だから、痺れを切らしたなにかが、ついに現実世界にまで侵食してきたのだ……
答えなければ。言い知れぬ恐怖と焦燥に駆られ、カイジは口を開いた。
「オレは、あいつに……」
だが、カイジの舌はやはり、そこで凍りついた。
好きな人と幸せになってほしい。
そのためなら、あいつの未来にオレがいなくたって構わない。
ーー答えは決まっているのに、それこそが望みだと自分に言い聞かせ続けてきたのに、喉に栓をされたみたいに、言葉を紡げない。

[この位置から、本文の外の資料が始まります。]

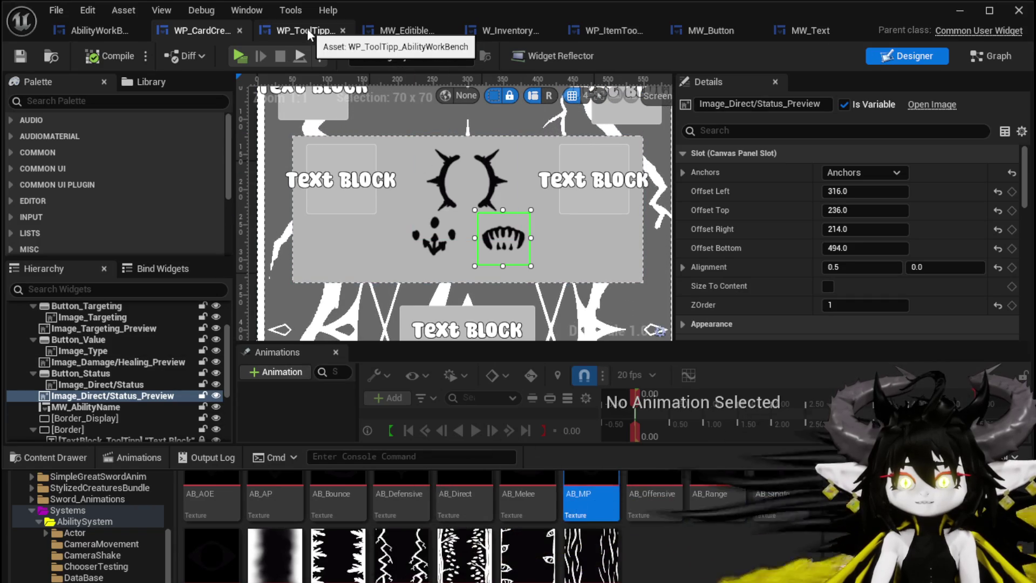
left_click(992, 55)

絞り出そうとする声は、潰れたような呻き声に変わり、カイジは唇を切れそうなほど噛み締める。
少年の幸せを願う心と、ずっと一緒にいたいと願う心。
どちらも、少年を想う気持ちに変わりはないから、カイジは心を引き裂かれそうになる。
あまりの胸苦しさに、カイジは心臓のあたりを押さえた。
視界がぐにゃりと歪み、零れた涙が白い花の上に落ちる。
すると、たちまち花は萎れ、カイジの居る場所を起点として、湖面に波紋が広がるように、世界が漆黒に染まっていく。
次に起こることの予測はついていた。
カイジは歯を食いしばり、無残に散った花を蹴って駆け出そうとする。
だが、世界を侵食する闇はそれより遥かに早くその魔の手を伸ばし、地平線の彼方までをもすっぽりと包み込んでゆく。
こうして、繰り返し夢に見たのと同じように、カイジは広大な闇の世界に閉じ込められた。
完全に飲み込まれる直前まで、たったひとりの想い人の姿を、強く強く思い描きながら。